La filière des énergies renouvelables a été reçue ce jour par le Premier ministre Sébastien Lecornu, en présence du ministre de l’Économie, des Finances et de la Souveraineté industrielle, énergétique et numérique, Roland Lescure, dans le cadre des échanges relatifs à la future Programmation pluriannuelle de l’énergie (PPE3). Bilan !
Cette réunion de plus de deux heures s’est tenue dans un climat de travail très constructif, permettant un échange direct et franc sur la situation du secteur et sur les attentes fortes de la filière. Elle a confirmé un point essentiel : à l’évidence, il n’y aura pas de moratoire sur les énergies renouvelables. Cette clarification était attendue et nécessaire pour rassurer les salariés des entreprises du secteur.
La filière a obtenu des garanties du Premier Ministre sur la relance des appels d’offres. Les échanges ont également mis en évidence un sentiment d’urgence largement partagé, lié au contexte géopolitique international. La question énergétique est aujourd’hui une question de souveraineté, de sécurité d’approvisionnement et de compétitivité industrielle.
Nous, acteurs des énergies renouvelables, sommes prêts à prendre notre part. Mais cela suppose une mobilisation collective : une véritable “équipe de France des énergies”, alignée sur des objectifs clairs et ambitieux afin de sortir de notre dépendance aux énergies fossiles. La filière constate avec satisfaction que les échanges de ce jour témoignent d’une volonté forte du gouvernement de sortir d’une forme d’impuissance qui a trop longtemps marqué la politique énergétique française.
La PPE3 doit être un cadre opérationnel, lisible et crédible, pour permettre de déclencher des investissements en faveur de l’industrie, des territoires et de l’emploi. Les organisations syndicales restent pleinement mobilisées et disponibles afin de garantir le succès de ce plan d’électrification et d’accompagner durablement le développement des énergies renouvelables au service de l’intérêt général et de l’indépendance énergétique de la France.
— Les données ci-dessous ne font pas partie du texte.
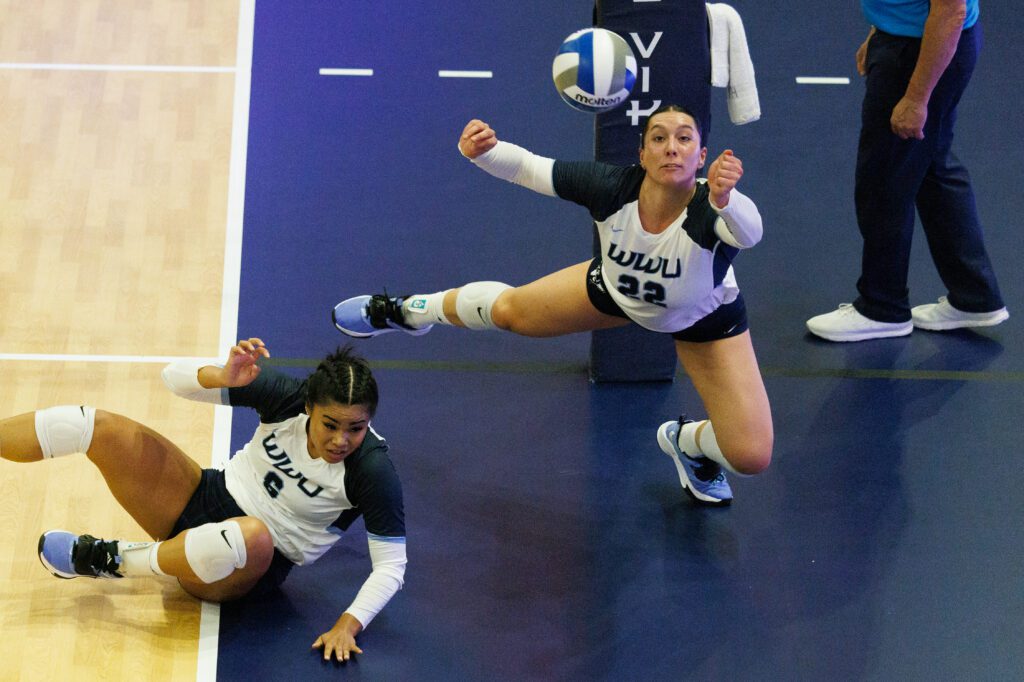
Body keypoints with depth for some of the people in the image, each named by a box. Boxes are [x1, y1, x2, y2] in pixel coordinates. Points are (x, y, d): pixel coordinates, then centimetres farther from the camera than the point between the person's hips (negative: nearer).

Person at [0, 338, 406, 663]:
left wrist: (348, 624, -31)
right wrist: (225, 378, -32)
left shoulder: (372, 470, -21)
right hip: (209, 500, 4)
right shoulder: (286, 397, -13)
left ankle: (111, 560, -19)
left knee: (251, 535, -43)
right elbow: (175, 376, -11)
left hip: (251, 568, -4)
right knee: (102, 429, -17)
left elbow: (391, 566, -17)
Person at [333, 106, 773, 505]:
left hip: (704, 319, -2)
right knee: (508, 311, 16)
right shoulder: (613, 188, -36)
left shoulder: (708, 211, -44)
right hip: (618, 288, 2)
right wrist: (480, 150, -49)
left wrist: (724, 198, -90)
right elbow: (524, 166, -27)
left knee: (752, 456, -9)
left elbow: (747, 232, -68)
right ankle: (404, 312, 49)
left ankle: (687, 441, 29)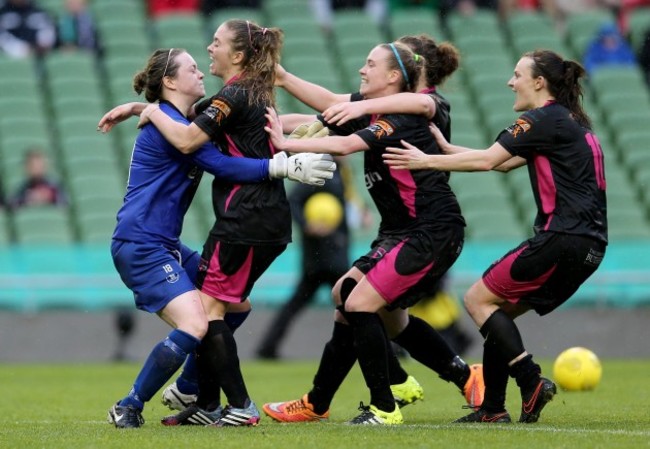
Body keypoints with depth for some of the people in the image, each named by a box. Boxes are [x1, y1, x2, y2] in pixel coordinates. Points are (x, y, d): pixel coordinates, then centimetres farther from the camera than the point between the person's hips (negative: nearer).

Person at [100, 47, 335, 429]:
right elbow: (225, 167, -21)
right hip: (140, 245, -11)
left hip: (165, 245, 11)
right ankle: (128, 409, -12)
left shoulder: (184, 121, 17)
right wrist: (287, 166, -23)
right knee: (194, 326, -23)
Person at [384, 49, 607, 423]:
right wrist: (446, 149, 20)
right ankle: (494, 408, 10)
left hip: (563, 237, -9)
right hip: (589, 244, 9)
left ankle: (531, 381, -12)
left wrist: (427, 161, -4)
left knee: (479, 300, -1)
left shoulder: (543, 119, -7)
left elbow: (487, 160, -11)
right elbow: (505, 162, 22)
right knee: (500, 312, 13)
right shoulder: (571, 122, 21)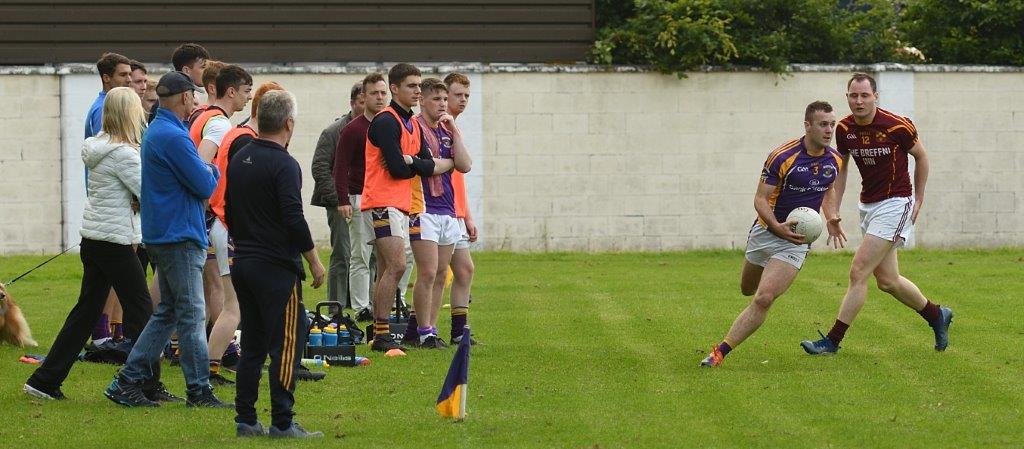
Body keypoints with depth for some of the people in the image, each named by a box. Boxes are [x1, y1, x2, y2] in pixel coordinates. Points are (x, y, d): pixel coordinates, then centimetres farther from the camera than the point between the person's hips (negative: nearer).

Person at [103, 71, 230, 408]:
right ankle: (199, 391, -2)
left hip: (162, 235, 10)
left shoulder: (156, 131, 16)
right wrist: (213, 172, 3)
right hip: (180, 235, -10)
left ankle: (127, 382, 12)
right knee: (192, 314, -5)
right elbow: (205, 186, -17)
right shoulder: (174, 137, -17)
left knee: (168, 313, 14)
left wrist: (205, 172, 4)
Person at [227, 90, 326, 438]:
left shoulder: (239, 159, 10)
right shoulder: (284, 165, -15)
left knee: (252, 345, 13)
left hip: (243, 263, 8)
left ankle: (245, 420, 13)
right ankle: (282, 423, -6)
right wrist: (315, 261, -9)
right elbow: (294, 219, -19)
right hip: (277, 268, -8)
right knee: (286, 344, -4)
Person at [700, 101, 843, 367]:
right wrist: (778, 227, -31)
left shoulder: (835, 160, -3)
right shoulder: (783, 157, -18)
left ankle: (720, 352, -13)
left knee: (763, 299, -17)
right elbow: (760, 199, -16)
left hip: (796, 240, 1)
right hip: (766, 232, -1)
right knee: (747, 290, 22)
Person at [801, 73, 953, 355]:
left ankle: (833, 340, -6)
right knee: (887, 281, 11)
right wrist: (833, 212, 5)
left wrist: (918, 201, 3)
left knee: (858, 273, -11)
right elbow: (841, 169, 12)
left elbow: (921, 156, 1)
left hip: (895, 204, -7)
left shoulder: (896, 126, -16)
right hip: (868, 205, 7)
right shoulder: (844, 129, -1)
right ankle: (937, 316, 34)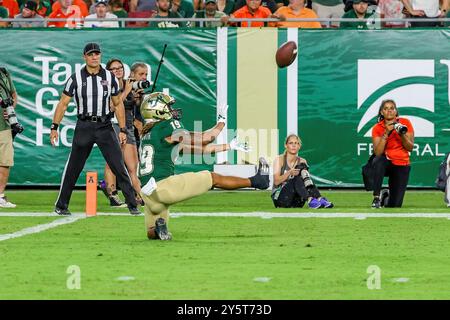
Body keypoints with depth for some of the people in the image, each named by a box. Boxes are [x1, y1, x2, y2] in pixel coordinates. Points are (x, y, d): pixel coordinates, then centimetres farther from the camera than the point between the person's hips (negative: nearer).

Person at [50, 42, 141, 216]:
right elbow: (63, 103, 2)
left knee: (119, 166, -4)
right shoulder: (76, 78, 0)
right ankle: (61, 205, 15)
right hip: (83, 127, -1)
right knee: (73, 168, 3)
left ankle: (132, 204, 1)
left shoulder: (110, 77, 5)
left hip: (105, 127, 1)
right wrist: (54, 127, -4)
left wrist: (123, 130, 7)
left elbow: (118, 104, 12)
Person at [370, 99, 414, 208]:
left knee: (395, 205, -8)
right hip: (386, 162, -1)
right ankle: (376, 197, -30)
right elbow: (377, 152, -17)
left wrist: (402, 134, -22)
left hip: (401, 166, 1)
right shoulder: (377, 128, -4)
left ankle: (388, 196, 30)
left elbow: (410, 148, -6)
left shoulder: (405, 123, -2)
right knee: (378, 160, -40)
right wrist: (386, 133, -24)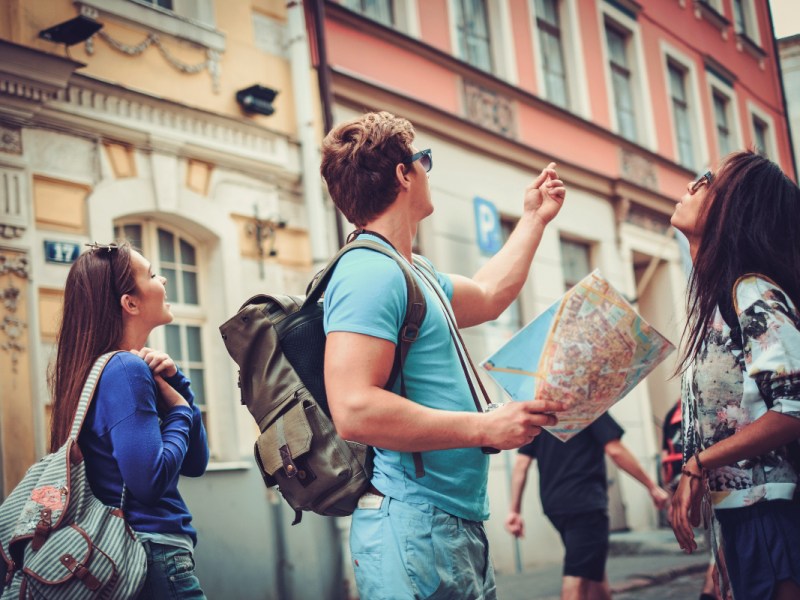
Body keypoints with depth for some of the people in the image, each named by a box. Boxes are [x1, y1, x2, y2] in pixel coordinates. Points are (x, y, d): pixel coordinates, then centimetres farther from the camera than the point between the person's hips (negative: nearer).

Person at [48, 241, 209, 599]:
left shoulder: (130, 367, 12)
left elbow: (195, 463, 11)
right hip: (154, 555, -9)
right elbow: (150, 479, -25)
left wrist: (175, 383, 1)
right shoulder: (126, 369, -15)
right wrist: (179, 409, -10)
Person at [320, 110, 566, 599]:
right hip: (414, 526, -10)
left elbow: (488, 295, 36)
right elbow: (355, 410, -26)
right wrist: (485, 427, -21)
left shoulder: (411, 275, 17)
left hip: (460, 524, 10)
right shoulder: (369, 272, -16)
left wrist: (534, 220, 40)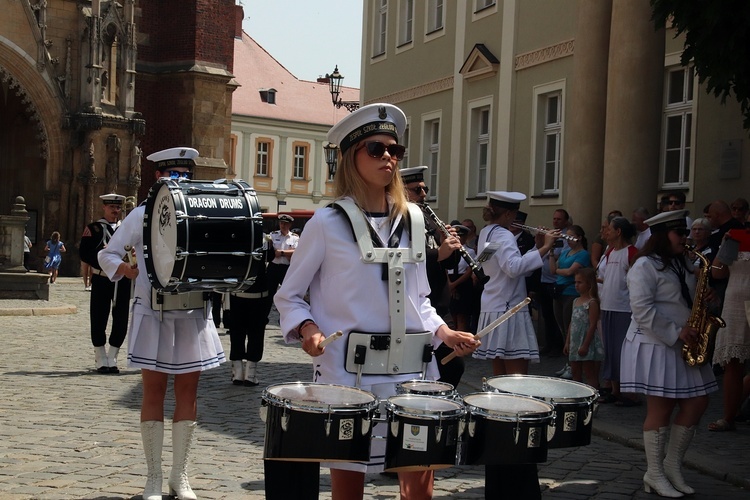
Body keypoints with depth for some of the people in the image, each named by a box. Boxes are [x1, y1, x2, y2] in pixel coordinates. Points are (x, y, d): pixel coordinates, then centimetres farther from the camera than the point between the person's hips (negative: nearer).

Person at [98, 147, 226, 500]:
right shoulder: (142, 215, 2)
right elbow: (107, 255, 4)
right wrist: (131, 272, -16)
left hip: (192, 315, 2)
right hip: (153, 314, -2)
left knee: (188, 390, 5)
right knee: (154, 391, 2)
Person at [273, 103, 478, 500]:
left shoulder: (412, 218, 10)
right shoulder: (328, 222, -4)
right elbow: (289, 296, 2)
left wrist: (444, 332, 4)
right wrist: (307, 329, -16)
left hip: (412, 367, 4)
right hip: (348, 370, -4)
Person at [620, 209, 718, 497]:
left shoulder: (680, 265, 17)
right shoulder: (645, 266, -11)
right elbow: (642, 309, -20)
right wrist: (675, 333, -21)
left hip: (683, 346, 9)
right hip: (655, 345, -9)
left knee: (697, 403, 6)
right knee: (660, 409, -4)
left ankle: (672, 466, 18)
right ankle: (654, 475, 6)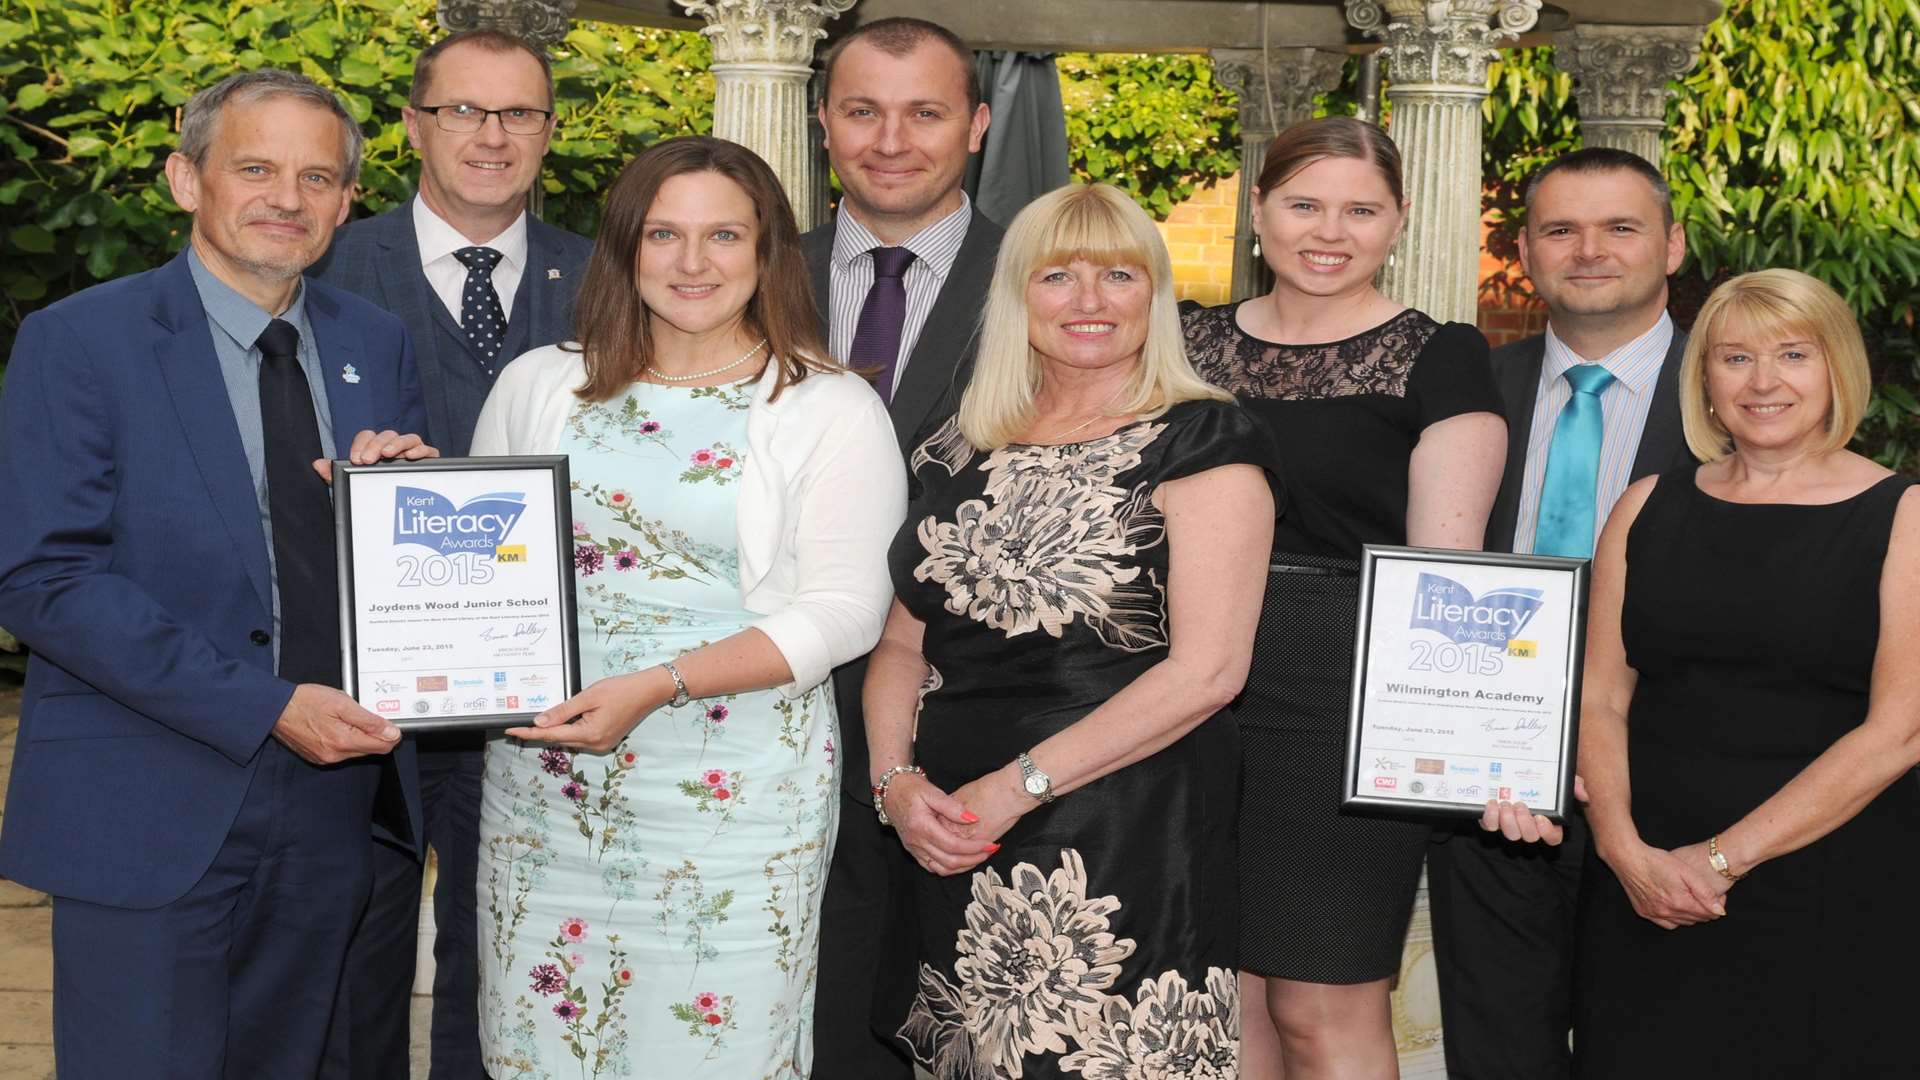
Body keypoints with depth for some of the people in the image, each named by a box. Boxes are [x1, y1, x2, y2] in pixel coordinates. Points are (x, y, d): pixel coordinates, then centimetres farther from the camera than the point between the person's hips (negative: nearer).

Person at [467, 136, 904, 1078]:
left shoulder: (833, 411, -2)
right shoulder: (540, 383, 9)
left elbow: (842, 611, -9)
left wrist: (657, 685, -18)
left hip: (732, 791, -3)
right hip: (544, 782, 3)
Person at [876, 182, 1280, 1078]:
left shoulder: (1201, 441, -5)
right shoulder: (958, 453, 12)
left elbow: (1209, 667, -13)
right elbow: (902, 645, 16)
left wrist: (1017, 785, -15)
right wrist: (895, 782, -3)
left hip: (1127, 847, -5)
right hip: (954, 840, 5)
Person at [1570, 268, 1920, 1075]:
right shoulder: (1650, 508, 8)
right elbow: (1599, 701, 5)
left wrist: (1723, 858, -13)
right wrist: (1627, 851, -11)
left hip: (1832, 899, -2)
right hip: (1646, 893, 3)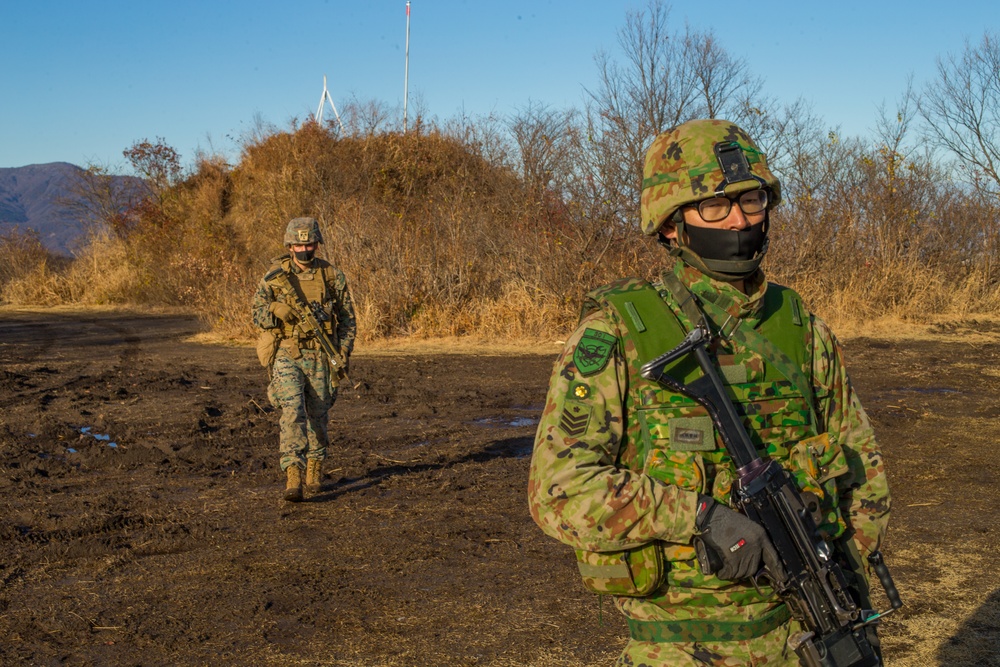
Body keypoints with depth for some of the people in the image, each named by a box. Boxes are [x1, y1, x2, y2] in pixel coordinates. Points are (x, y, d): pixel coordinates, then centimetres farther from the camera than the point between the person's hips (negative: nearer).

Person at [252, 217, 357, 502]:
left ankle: (315, 467, 34)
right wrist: (278, 310, -21)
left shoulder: (333, 277, 1)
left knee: (318, 415, 10)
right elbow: (257, 315, -1)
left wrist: (343, 353, -4)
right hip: (287, 355, -2)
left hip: (320, 357, 2)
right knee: (293, 412, -17)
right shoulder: (275, 276, -2)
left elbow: (348, 319, 6)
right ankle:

Trois questions à Jules Nyssen, président du SER
Plein Soleil : Le communiqué commun aux trois syndicats montre le volontarisme du gouvernement en matière de développement des EnR mais il demeure flou sur les objectifs et les dates. Qu’en est-il ?
Jules Nyssen : Voyons déjà d’où l’on vient. Il y a quelques jours à peine, il était évoqué dans la presse des scenarii catastrophes, à grands coups de moratoire jusqu’au décommissionnement de projets déjà autorisé. Aujourd’hui, le Premier ministre Sébastien Lecornu a posé un premier jalon. Il a engagé son gouvernement sur l’absence à venir de moratoire sur les EnR ainsi que sur une relance rapide des AO sur la base de la PPE2. Ces annonces font foi. Les cibles et les chiffres précis seront l’objet d’une deuxième étape.
PS : Sébastien Lecornu vous a-t-il convaincu ?
JN : Le premier ministre a mis en avant la souveraineté française dans un contexte géopolitique tendu. Et sur ce sujet, l’énergie est la base de toutes les souverainetés. L’outil nécessaire et indispensable pour la mettre en place n’est autre que la PPE gravée dans le marbre pour dix ans. Sur cette thématique de la souveraineté, nous avons senti de la sincérité et une vraie ambition autour de la PPE.
PS : La prise en compte de la souveraineté énergétique serait donc une priorité gouvernementale et l’assurance d’une PPE volontariste sur les objectifs EnR ?
JN : Nous l’avons ressenti comme cela. Certes, nous savons qu’un recalage est incontournable par rapport au discours de Manosque et aux fameux 100 GW d’ici à 2035. Pour l’heure, l’important est que la borne demeure la même pour 2030. De notre côté, nous relèverons le défi en “équipe de France des énergies”.